Once it does establish who is who, however, the film absolutely takes off. The film is a comedy, but rarely relies on outright gags for laughs. The majority of the humor lies in the shifting motivations of the characters. For example, in one early scene, Camille, who feels embarrassed for the way her partner Ugo acted during the previous night's dinner, goes to apologize to her hostess, Sonia. Sonia, however, due to her own marital difficulties, naturally assumes that Camille has come to apologize for the behavior of her husband, Pierre. When Camille begins to apologize, Sonia starts making excuses for Pierre's actions (which actually left Camille once again enamored with him). Camille decides to alter her strategy here though, so she can better make a play at Pierre. The subtleties of the contradictions in their actions are what we derive our pleasure from. This might sound terribly convoluted, but on screen it plays out simply and humorously.
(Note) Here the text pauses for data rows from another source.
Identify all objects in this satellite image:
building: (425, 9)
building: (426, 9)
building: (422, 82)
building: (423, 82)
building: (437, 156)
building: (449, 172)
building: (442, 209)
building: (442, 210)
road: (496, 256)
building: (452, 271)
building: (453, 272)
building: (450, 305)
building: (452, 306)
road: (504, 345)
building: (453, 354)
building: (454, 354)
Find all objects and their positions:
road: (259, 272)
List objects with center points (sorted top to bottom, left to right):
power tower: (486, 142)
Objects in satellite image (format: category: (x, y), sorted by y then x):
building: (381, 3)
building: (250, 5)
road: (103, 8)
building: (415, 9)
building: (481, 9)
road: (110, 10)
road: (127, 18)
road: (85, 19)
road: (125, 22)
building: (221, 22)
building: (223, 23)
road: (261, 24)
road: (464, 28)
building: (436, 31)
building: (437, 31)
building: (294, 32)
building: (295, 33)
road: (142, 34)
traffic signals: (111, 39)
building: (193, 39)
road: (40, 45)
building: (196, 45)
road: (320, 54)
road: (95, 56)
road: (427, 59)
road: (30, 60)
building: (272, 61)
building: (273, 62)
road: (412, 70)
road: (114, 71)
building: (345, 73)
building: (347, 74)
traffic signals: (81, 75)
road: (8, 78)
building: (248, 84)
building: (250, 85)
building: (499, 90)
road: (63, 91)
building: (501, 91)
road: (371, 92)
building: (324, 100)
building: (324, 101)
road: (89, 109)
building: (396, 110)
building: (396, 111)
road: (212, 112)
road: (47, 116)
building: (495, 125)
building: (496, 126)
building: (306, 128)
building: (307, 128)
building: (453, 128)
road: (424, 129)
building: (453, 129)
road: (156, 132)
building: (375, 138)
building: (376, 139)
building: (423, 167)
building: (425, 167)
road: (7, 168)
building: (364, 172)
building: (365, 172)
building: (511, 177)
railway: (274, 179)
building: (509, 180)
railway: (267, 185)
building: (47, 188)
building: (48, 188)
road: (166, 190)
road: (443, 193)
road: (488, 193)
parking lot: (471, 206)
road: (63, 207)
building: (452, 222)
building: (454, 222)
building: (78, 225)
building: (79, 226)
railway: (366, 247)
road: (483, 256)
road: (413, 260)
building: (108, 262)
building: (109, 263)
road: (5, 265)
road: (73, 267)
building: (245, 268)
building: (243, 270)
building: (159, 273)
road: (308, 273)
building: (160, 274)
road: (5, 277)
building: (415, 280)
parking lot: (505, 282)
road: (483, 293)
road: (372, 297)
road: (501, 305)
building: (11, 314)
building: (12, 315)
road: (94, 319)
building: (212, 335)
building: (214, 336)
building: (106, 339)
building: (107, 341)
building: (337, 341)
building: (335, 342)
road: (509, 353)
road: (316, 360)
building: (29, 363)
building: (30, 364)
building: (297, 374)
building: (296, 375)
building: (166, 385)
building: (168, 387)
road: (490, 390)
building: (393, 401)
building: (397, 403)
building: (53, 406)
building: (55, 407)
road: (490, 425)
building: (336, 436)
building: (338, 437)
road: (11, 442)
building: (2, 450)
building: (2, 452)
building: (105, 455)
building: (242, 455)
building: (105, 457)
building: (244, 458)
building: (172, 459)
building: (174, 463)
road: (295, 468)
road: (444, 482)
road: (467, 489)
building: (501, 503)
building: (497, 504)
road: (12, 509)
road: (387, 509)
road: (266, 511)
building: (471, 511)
As the characters continue to flip-flop the object of their affection, nearly every scene takes on such lightly comic dimensions. Never do we feel that their decisions don't make sense, though, as Rivette has composed a script that allows us to always justify and understand each character's impetus. By essentially limiting his cast to six members, he allows us, over the film's two and a half hour running time, to grow to know each of them intimately. During the run of the play, each of the characters comes to watch the play. We see a key scene from the production as each of them is affected by it differently, and viewing the play causes each to, once again, alter the way they see the other characters. In Rivette's film, art doesn't imitate life, but rather inspires it. The film's take on art, like its take on relationships, is more mature and realistic than we see in most films. Much to my delight, in Va Savoir, the characters actually think before they act, which is much rarer than one would suspect in films.